Set task 1: Decide whether each of the statements (a), (b), and (c) agrees with the Stata forum thread below, answering yes or no and quoting the words of the thread that decide it. (a) William's participant identifier appears four times for each participant in his data. (b) The post marked #3 describes -rmanova- as a user-written program from 1998. (c) Bruce reads William's data as currently being in long format.
Set task 2: According to the Stata forum thread below, which built-in Stata command offers a -repeated- option?
Set task 3: Write the next post in the Stata forum thread below, following on from its final post.

Source:

..............................

Announcement

Collapse
No announcement yet.
X
  • Filter
  • Time
  • Show
Clear All
new posts

  • is it possible to do a repeated Measures ANOVA without case identifier

    Hi all,

    I am currently using a Qualtrics platform survey to measure the perceived social consensus across four different scenarios (i.e. What percentage of people do you believe find X to be acceptable behavior). Participants then use a slider bar to indicate anywhere between 0% (No one finds the behavior acceptable) and 100% (everyone finds this behavior acceptable). I would like to use a repeated measures ANOVA to test for a significant difference across the four individual scenarios.

    While I do have a unique identifier for each participant, it is only listed once, rather than four times for each participant. So in the data editor, rather than have a column with a unique identifier four times, a column identifying a scenario, and then the score for each scenario (Image 1). I have a column with the identifier once, and then the four scores as unique variables in their own column (image 2).

    Rather than having to manually move around the data in editor/excel, entering each identifier three additional times, and then creating a variable to identify each scenario score, is there a way stata can do an RMANOVA?

    Obviously I can do the time consuming alternative, but was hoping for a quicker fix.

    Best wishes,
    William
    Attached Files

  • #2
    Not sure I understand your question completely, but I sense that you have data in what is called 'long' format and you want to bring it into 'wide' format -- have a look at the -reshape- command, which does just that.

    Comment


    • #3
      -search rmanova- reveals that it is a user-written program dating to 1998. While it may be perfectly fine, if I were you, I'd use a built-in routine supplied with a contemporary version of Stata. -search repeated measures- reveals that the built-in -anova- command offers a -repeated- option. This command, too, requires a -reshape- to the wide format. I would also think that, with an appropriate choice of options (beyond my ken), the built-in -mixed- or -xtreg- might give you the same results, but those would work on long format data, such as you have. (Long format is almost always preferred in Stata.)

      Comment


      • #4
        Originally posted by Klaus Steitzel View Post
        Not sure I understand your question completely, but I sense that you have data in what is called 'long' format and you want to bring it into 'wide' format -- have a look at the -reshape- command, which does just that.
        I read it the other way: I think the data are currently in wide format, and William wants to restructure to LONG. In both cases, -reshape- is what is needed!

        I have another question though: Is there a way to estimate a -fracreg- type model that takes into account the correlated nature of the repeated measures (e.g., by using generalized estimating equations)? If so, I've not yet found it with my very quick and preliminary searches.

        Cheers,
        Bruce
        --
        Bruce Weaver
        Email: [email protected]
        Version: Stata/MP 18.5 (Windows)

..............................

Dataset records:
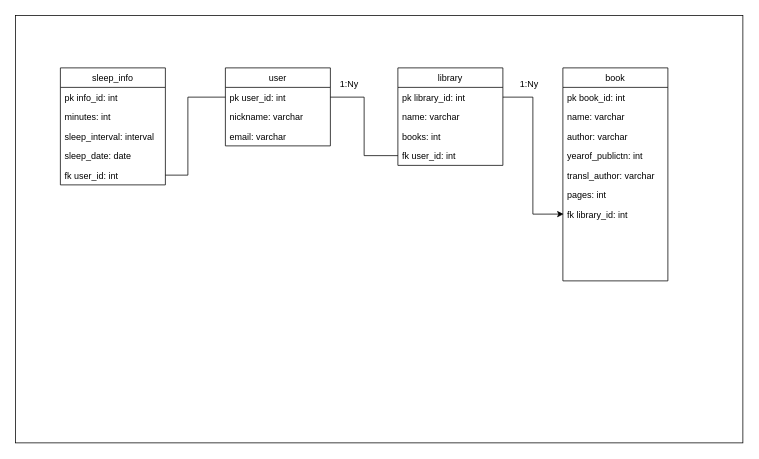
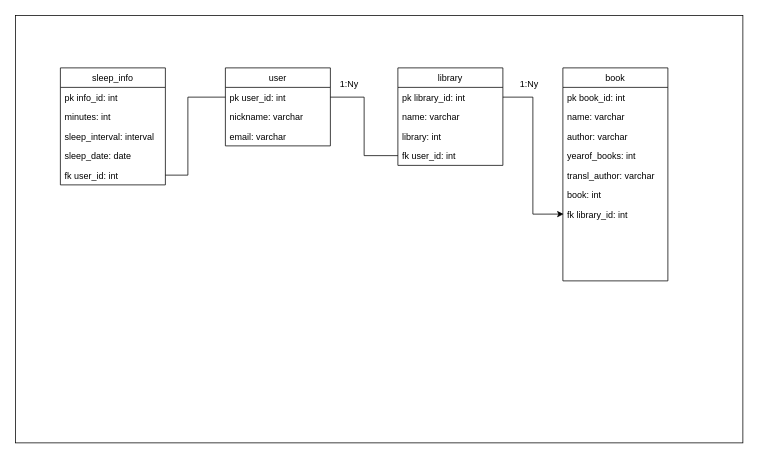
  <mxCell id="0" />
  <mxCell id="1" parent="0" />
  <mxCell id="2" value="" style="rounded=0;whiteSpace=wrap;html=1;" vertex="1" parent="1"><mxGeometry x="20" y="20" width="970" height="570" as="geometry" /></mxCell>
  <mxCell id="3" value="sleep_info" style="swimlane;fontStyle=0;childLayout=stackLayout;horizontal=1;startSize=26;fillColor=none;horizontalStack=0;resizeParent=1;resizeParentMax=0;resizeLast=0;collapsible=1;marginBottom=0;" parent="1" vertex="1"><mxGeometry x="80" y="90" width="140" height="156" as="geometry"><mxRectangle x="200" y="220" width="100" height="30" as="alternateBounds" /></mxGeometry></mxCell>
  <mxCell id="4" value="pk info_id: int" style="text;strokeColor=none;fillColor=none;align=left;verticalAlign=top;spacingLeft=4;spacingRight=4;overflow=hidden;rotatable=0;points=[[0,0.5],[1,0.5]];portConstraint=eastwest;" parent="3" vertex="1"><mxGeometry y="26" width="140" height="26" as="geometry" /></mxCell>
  <mxCell id="5" value="minutes: int" style="text;strokeColor=none;fillColor=none;align=left;verticalAlign=top;spacingLeft=4;spacingRight=4;overflow=hidden;rotatable=0;points=[[0,0.5],[1,0.5]];portConstraint=eastwest;" parent="3" vertex="1"><mxGeometry y="52" width="140" height="26" as="geometry" /></mxCell>
  <mxCell id="6" value="sleep_interval: interval" style="text;strokeColor=none;fillColor=none;align=left;verticalAlign=top;spacingLeft=4;spacingRight=4;overflow=hidden;rotatable=0;points=[[0,0.5],[1,0.5]];portConstraint=eastwest;" parent="3" vertex="1"><mxGeometry y="78" width="140" height="26" as="geometry" /></mxCell>
  <mxCell id="7" value="sleep_date: date" style="text;strokeColor=none;fillColor=none;align=left;verticalAlign=top;spacingLeft=4;spacingRight=4;overflow=hidden;rotatable=0;points=[[0,0.5],[1,0.5]];portConstraint=eastwest;" parent="3" vertex="1"><mxGeometry y="104" width="140" height="26" as="geometry" /></mxCell>
  <mxCell id="8" value="fk user_id: int" style="text;strokeColor=none;fillColor=none;align=left;verticalAlign=top;spacingLeft=4;spacingRight=4;overflow=hidden;rotatable=0;points=[[0,0.5],[1,0.5]];portConstraint=eastwest;" vertex="1" parent="3"><mxGeometry y="130" width="140" height="26" as="geometry" /></mxCell>
  <mxCell id="9" value="user" style="swimlane;fontStyle=0;childLayout=stackLayout;horizontal=1;startSize=26;fillColor=none;horizontalStack=0;resizeParent=1;resizeParentMax=0;resizeLast=0;collapsible=1;marginBottom=0;" parent="1" vertex="1"><mxGeometry x="300" y="90" width="140" height="104" as="geometry"><mxRectangle x="200" y="220" width="100" height="30" as="alternateBounds" /></mxGeometry></mxCell>
  <mxCell id="10" value="pk user_id: int" style="text;strokeColor=none;fillColor=none;align=left;verticalAlign=top;spacingLeft=4;spacingRight=4;overflow=hidden;rotatable=0;points=[[0,0.5],[1,0.5]];portConstraint=eastwest;" parent="9" vertex="1"><mxGeometry y="26" width="140" height="26" as="geometry" /></mxCell>
  <mxCell id="11" value="nickname: varchar" style="text;strokeColor=none;fillColor=none;align=left;verticalAlign=top;spacingLeft=4;spacingRight=4;overflow=hidden;rotatable=0;points=[[0,0.5],[1,0.5]];portConstraint=eastwest;" parent="9" vertex="1"><mxGeometry y="52" width="140" height="26" as="geometry" /></mxCell>
  <mxCell id="12" value="email: varchar" style="text;strokeColor=none;fillColor=none;align=left;verticalAlign=top;spacingLeft=4;spacingRight=4;overflow=hidden;rotatable=0;points=[[0,0.5],[1,0.5]];portConstraint=eastwest;" parent="9" vertex="1"><mxGeometry y="78" width="140" height="26" as="geometry" /></mxCell>
  <mxCell id="13" value="library" style="swimlane;fontStyle=0;childLayout=stackLayout;horizontal=1;startSize=26;fillColor=none;horizontalStack=0;resizeParent=1;resizeParentMax=0;resizeLast=0;collapsible=1;marginBottom=0;" parent="1" vertex="1"><mxGeometry x="530" y="90" width="140" height="130" as="geometry"><mxRectangle x="200" y="220" width="100" height="30" as="alternateBounds" /></mxGeometry></mxCell>
  <mxCell id="14" value="pk library_id: int" style="text;strokeColor=none;fillColor=none;align=left;verticalAlign=top;spacingLeft=4;spacingRight=4;overflow=hidden;rotatable=0;points=[[0,0.5],[1,0.5]];portConstraint=eastwest;" parent="13" vertex="1"><mxGeometry y="26" width="140" height="26" as="geometry" /></mxCell>
  <mxCell id="15" value="name: varchar" style="text;strokeColor=none;fillColor=none;align=left;verticalAlign=top;spacingLeft=4;spacingRight=4;overflow=hidden;rotatable=0;points=[[0,0.5],[1,0.5]];portConstraint=eastwest;" parent="13" vertex="1"><mxGeometry y="52" width="140" height="26" as="geometry" /></mxCell>
- <mxCell id="16" value="books: int" style="text;strokeColor=none;fillColor=none;align=left;verticalAlign=top;spacingLeft=4;spacingRight=4;overflow=hidden;rotatable=0;points=[[0,0.5],[1,0.5]];portConstraint=eastwest;" parent="13" vertex="1"><mxGeometry y="78" width="140" height="26" as="geometry" /></mxCell>
+ <mxCell id="16" value="library: int" style="text;strokeColor=none;fillColor=none;align=left;verticalAlign=top;spacingLeft=4;spacingRight=4;overflow=hidden;rotatable=0;points=[[0,0.5],[1,0.5]];portConstraint=eastwest;" parent="13" vertex="1"><mxGeometry y="78" width="140" height="26" as="geometry" /></mxCell>
  <mxCell id="17" value="fk user_id: int" style="text;strokeColor=none;fillColor=none;align=left;verticalAlign=top;spacingLeft=4;spacingRight=4;overflow=hidden;rotatable=0;points=[[0,0.5],[1,0.5]];portConstraint=eastwest;" vertex="1" parent="13"><mxGeometry y="104" width="140" height="26" as="geometry" /></mxCell>
  <mxCell id="18" value="book" style="swimlane;fontStyle=0;childLayout=stackLayout;horizontal=1;startSize=26;fillColor=none;horizontalStack=0;resizeParent=1;resizeParentMax=0;resizeLast=0;collapsible=1;marginBottom=0;" parent="1" vertex="1"><mxGeometry x="750" y="90" width="140" height="284" as="geometry"><mxRectangle x="200" y="220" width="100" height="30" as="alternateBounds" /></mxGeometry></mxCell>
  <mxCell id="19" value="pk book_id: int" style="text;strokeColor=none;fillColor=none;align=left;verticalAlign=top;spacingLeft=4;spacingRight=4;overflow=hidden;rotatable=0;points=[[0,0.5],[1,0.5]];portConstraint=eastwest;" parent="18" vertex="1"><mxGeometry y="26" width="140" height="26" as="geometry" /></mxCell>
  <mxCell id="20" value="name: varchar" style="text;strokeColor=none;fillColor=none;align=left;verticalAlign=top;spacingLeft=4;spacingRight=4;overflow=hidden;rotatable=0;points=[[0,0.5],[1,0.5]];portConstraint=eastwest;" parent="18" vertex="1"><mxGeometry y="52" width="140" height="26" as="geometry" /></mxCell>
  <mxCell id="21" value="author: varchar" style="text;strokeColor=none;fillColor=none;align=left;verticalAlign=top;spacingLeft=4;spacingRight=4;overflow=hidden;rotatable=0;points=[[0,0.5],[1,0.5]];portConstraint=eastwest;" parent="18" vertex="1"><mxGeometry y="78" width="140" height="26" as="geometry" /></mxCell>
- <mxCell id="22" value="yearof_publictn: int" style="text;strokeColor=none;fillColor=none;align=left;verticalAlign=top;spacingLeft=4;spacingRight=4;overflow=hidden;rotatable=0;points=[[0,0.5],[1,0.5]];portConstraint=eastwest;" parent="18" vertex="1"><mxGeometry y="104" width="140" height="26" as="geometry" /></mxCell>
+ <mxCell id="22" value="yearof_books: int" style="text;strokeColor=none;fillColor=none;align=left;verticalAlign=top;spacingLeft=4;spacingRight=4;overflow=hidden;rotatable=0;points=[[0,0.5],[1,0.5]];portConstraint=eastwest;" parent="18" vertex="1"><mxGeometry y="104" width="140" height="26" as="geometry" /></mxCell>
  <mxCell id="23" value="transl_author: varchar" style="text;strokeColor=none;fillColor=none;align=left;verticalAlign=top;spacingLeft=4;spacingRight=4;overflow=hidden;rotatable=0;points=[[0,0.5],[1,0.5]];portConstraint=eastwest;" parent="18" vertex="1"><mxGeometry y="130" width="140" height="26" as="geometry" /></mxCell>
- <mxCell id="24" value="pages: int" style="text;strokeColor=none;fillColor=none;align=left;verticalAlign=top;spacingLeft=4;spacingRight=4;overflow=hidden;rotatable=0;points=[[0,0.5],[1,0.5]];portConstraint=eastwest;" vertex="1" parent="18"><mxGeometry y="156" width="140" height="26" as="geometry" /></mxCell>
+ <mxCell id="24" value="book: int" style="text;strokeColor=none;fillColor=none;align=left;verticalAlign=top;spacingLeft=4;spacingRight=4;overflow=hidden;rotatable=0;points=[[0,0.5],[1,0.5]];portConstraint=eastwest;" vertex="1" parent="18"><mxGeometry y="156" width="140" height="26" as="geometry" /></mxCell>
  <mxCell id="25" value="fk library_id: int" style="text;strokeColor=none;fillColor=none;align=left;verticalAlign=top;spacingLeft=4;spacingRight=4;overflow=hidden;rotatable=0;points=[[0,0.5],[1,0.5]];portConstraint=eastwest;" parent="18" vertex="1"><mxGeometry y="182" width="140" height="102" as="geometry" /></mxCell>
  <mxCell id="26" value="" style="endArrow=none;html=1;rounded=0;exitX=1;exitY=0.5;exitDx=0;exitDy=0;entryX=0;entryY=0.5;entryDx=0;entryDy=0;edgeStyle=orthogonalEdgeStyle;" edge="1" parent="1" source="10" target="17"><mxGeometry width="50" height="50" relative="1" as="geometry"><mxPoint x="300" y="370" as="sourcePoint" /><mxPoint x="350" y="320" as="targetPoint" /></mxGeometry></mxCell>
  <mxCell id="27" value="1:Ny" style="text;html=1;align=center;verticalAlign=middle;resizable=0;points=[];autosize=1;strokeColor=none;fillColor=none;" vertex="1" parent="1"><mxGeometry x="440" y="97" width="50" height="30" as="geometry" /></mxCell>
  <mxCell id="28" value="" style="endArrow=classic;html=1;rounded=0;exitX=1;exitY=0.5;exitDx=0;exitDy=0;entryX=0.007;entryY=0.127;entryDx=0;entryDy=0;entryPerimeter=0;edgeStyle=orthogonalEdgeStyle;" edge="1" parent="1" source="14" target="25"><mxGeometry width="50" height="50" relative="1" as="geometry"><mxPoint x="450" y="139" as="sourcePoint" /><mxPoint x="540" y="217" as="targetPoint" /></mxGeometry></mxCell>
  <mxCell id="29" value="1:Ny" style="text;html=1;align=center;verticalAlign=middle;resizable=0;points=[];autosize=1;strokeColor=none;fillColor=none;" vertex="1" parent="1"><mxGeometry x="680" y="97" width="50" height="30" as="geometry" /></mxCell>
  <mxCell id="30" value="" style="endArrow=none;html=1;rounded=0;exitX=0;exitY=0.5;exitDx=0;exitDy=0;entryX=1;entryY=0.5;entryDx=0;entryDy=0;edgeStyle=orthogonalEdgeStyle;" edge="1" parent="1" source="10" target="8"><mxGeometry width="50" height="50" relative="1" as="geometry"><mxPoint x="450" y="139" as="sourcePoint" /><mxPoint x="540" y="217" as="targetPoint" /><Array as="points"><mxPoint x="250" y="129" /><mxPoint x="250" y="233" /></Array></mxGeometry></mxCell>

..............................

Written response 1:
(a) No: "it is only listed once, rather than four times for each participant"
(b) Yes: "-search rmanova- reveals that it is a user-written program dating to 1998."
(c) No: "I think the data are currently in wide format, and William wants to restructure to LONG."

Written response 2: The built-in -anova- command.

Written response 3:
        Comment


        • #5
          Yes, I misspoke/misunderstood, per Bruce Weaver 's comment. It sounds like William *does* have the wide format already. However, if the built-in -anova- with the repeated option is satisfactory, the wide format should work, so no -reshape- would be needed.

          Comment


          • #6
            Hi Mike. The first example in this FAQ shows -anova- with repeated option needing the data in long format.

            I still think a repeated measures version of -fracreg- (or -betareg- if 0 < Y < 1) would be preferable to ANOVA. But I don't know if those models can be estimated via Stata.
            --
            Bruce Weaver
            Email: [email protected]
            Version: Stata/MP 18.5 (Windows)

            Comment


            • #7
              Hi Klaus Steitzel Mike Lacy and Bruce Weaver

              Thank you so much for your assistance. I do believe the reshape command is what will be needed. I will check if the built in anova function will allow for the wide format before re-shaping. Then will look into what you have suggested Bruce Weaver. Either way, I will update with progress.

              Thank you once again!

              Best wishes,
              William

              Comment


              • #8
                The built-in -anova, .... repeated- *does* want the wide format. Go to -help anova-, and then click on the highlighted "Remarks and Examples," and then go to the highlighted "Repeated-Measures Anova," which describes an example in wide format.

                Comment


                • #9
                  Mike, I'm not finding the example you refer too. What I find in Example 10 for -manova- shows a wide file format for -manova-, but a long file format for doing the same analysis with -anova- and repeated. Here's a modified version of example 10 with some extra bits thrown in. And FWIW, the -manova- approach seems very clunky to me!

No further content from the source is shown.